Introduction
Nokia, a Finnish telecommunications giant, announced on Thursday its plan to cut up to 14,000 jobs due to a significant decline in third-quarter earnings. This move is part of their cost reduction strategy.
Addressing the Challenging Market Environment
In response to the challenging market environment, Nokia aims to lower its cost base and improve operational efficiency. The company plans to achieve a gross cost reduction of 800 million euros ($842.5 billion) to 1.2 billion euros by the end of 2026.
Impact on Employees
As a result of these measures, the number of Nokia employees will decrease from the current 86,000 to a range of 72,000 to 77,000.
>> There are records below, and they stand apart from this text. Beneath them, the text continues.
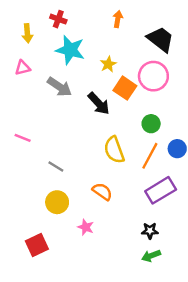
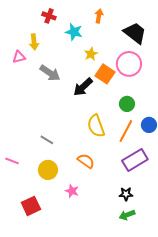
yellow arrow: (27, 33) -> (34, 42), moved
cyan star: (70, 50) -> (74, 32), moved, size x0.7
black arrow: (99, 103) -> (83, 87), turned 90
pink line: (23, 138) -> (12, 161), moved

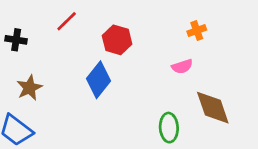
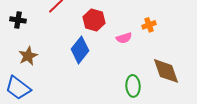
orange cross: (197, 31) -> (149, 25), moved
pink semicircle: (182, 66) -> (124, 38), moved

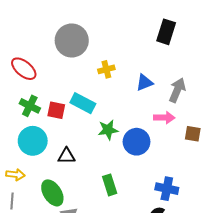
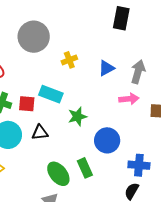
blue circle: (137, 142) -> (107, 140), moved
black triangle: (66, 156) -> (40, 133), moved
green ellipse: (52, 193) -> (58, 174), moved

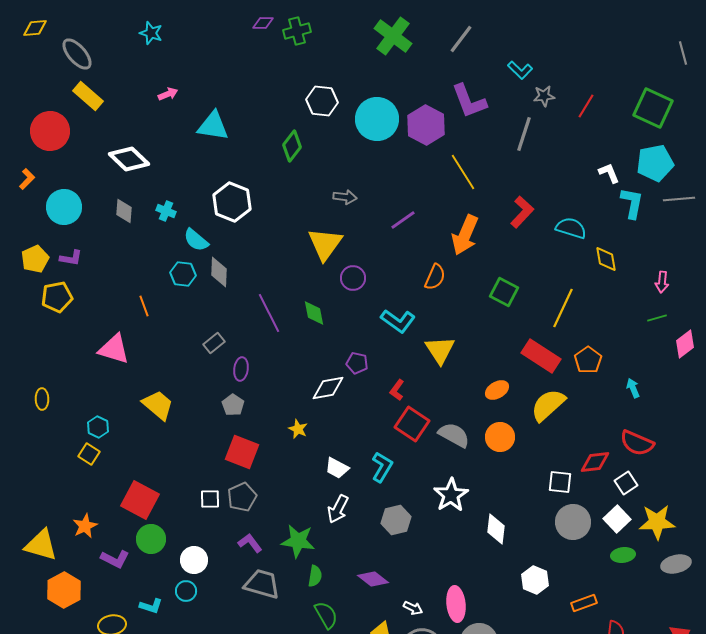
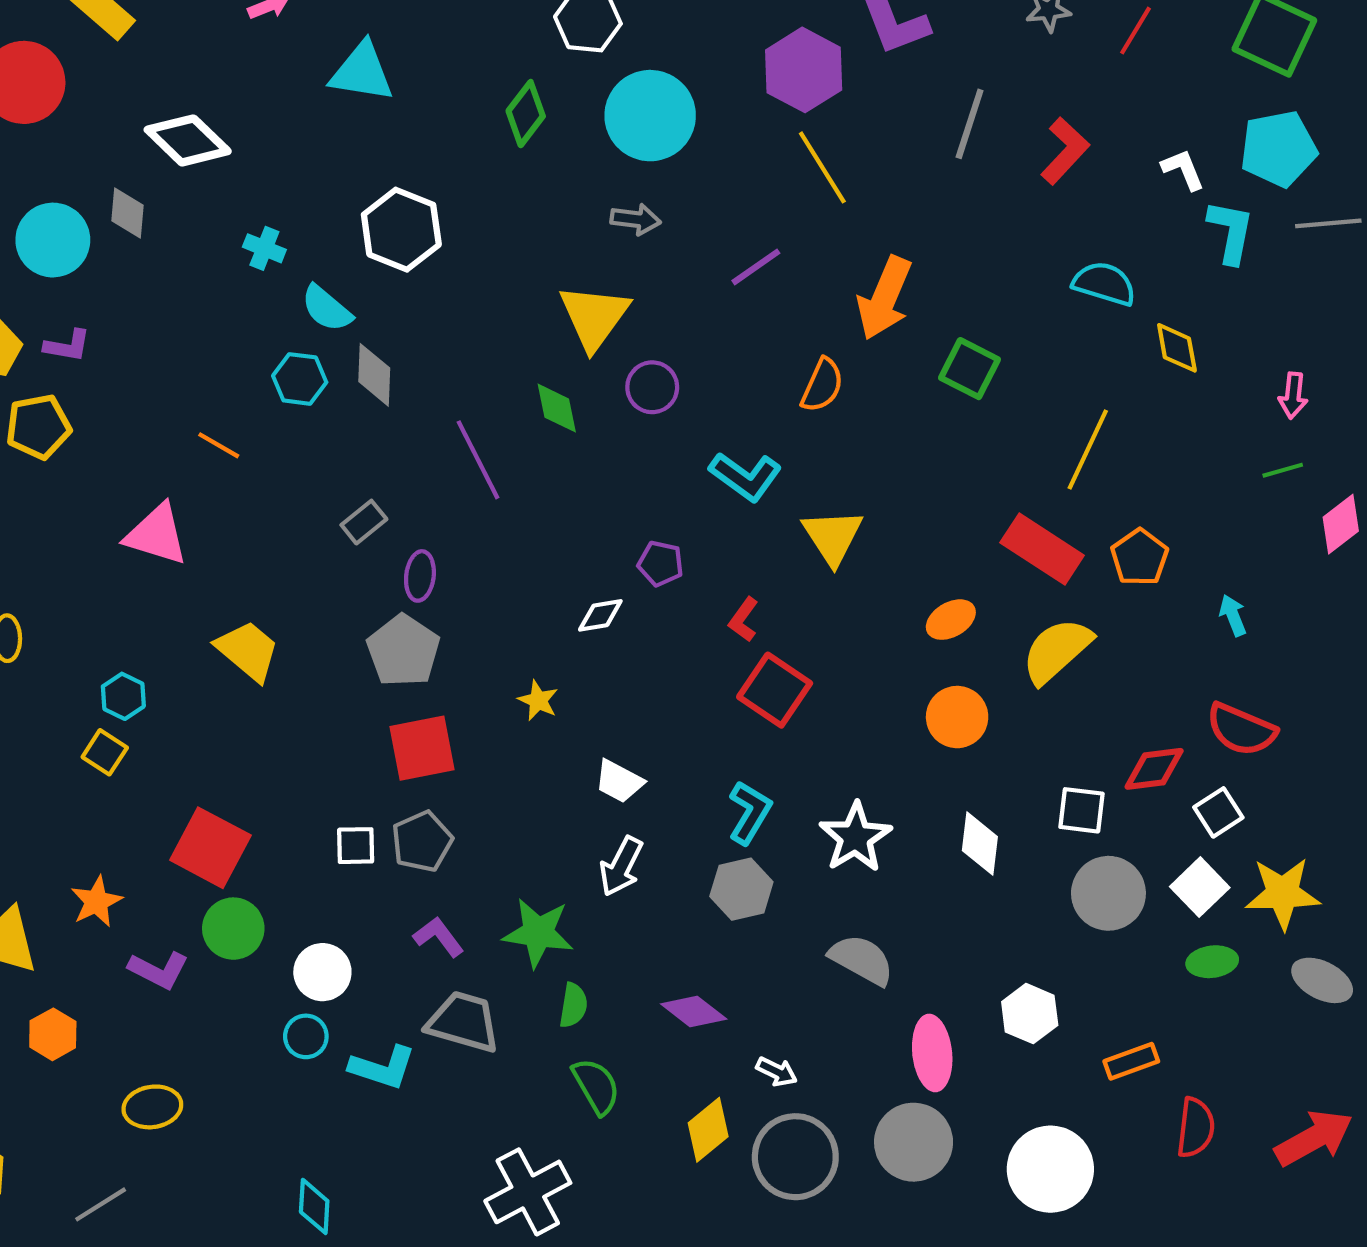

Third-Quarter Financial Performance
Nokia reported a 20% year-on-year decline in net sales for the third quarter, amounting to 4.98 billion euros. The company’s profit during this period also plummeted by 69% to 133 million euros.
Challenges Faced by Nokia
Nokia, one of the world’s largest telecommunications equipment manufacturers, has been encountering difficulties due to the global economic slowdown and reduced infrastructure spending by mobile operators.
Decline in Mobile Networks Business
The mobile networks business, Nokia’s largest revenue unit, experienced a 24% year-on-year decline in sales, totaling 2.16 billion euros. The division’s operating profit also dropped by 64%.
Regional Factors
Nokia attributed these declines primarily to the North American market. The company also mentioned that sales volumes in India were “moderated” as 5G deployments started to “normalize.”
The Promise of 5G
5G, the next-generation mobile internet technology, offers faster speeds and is expected to revolutionize communication.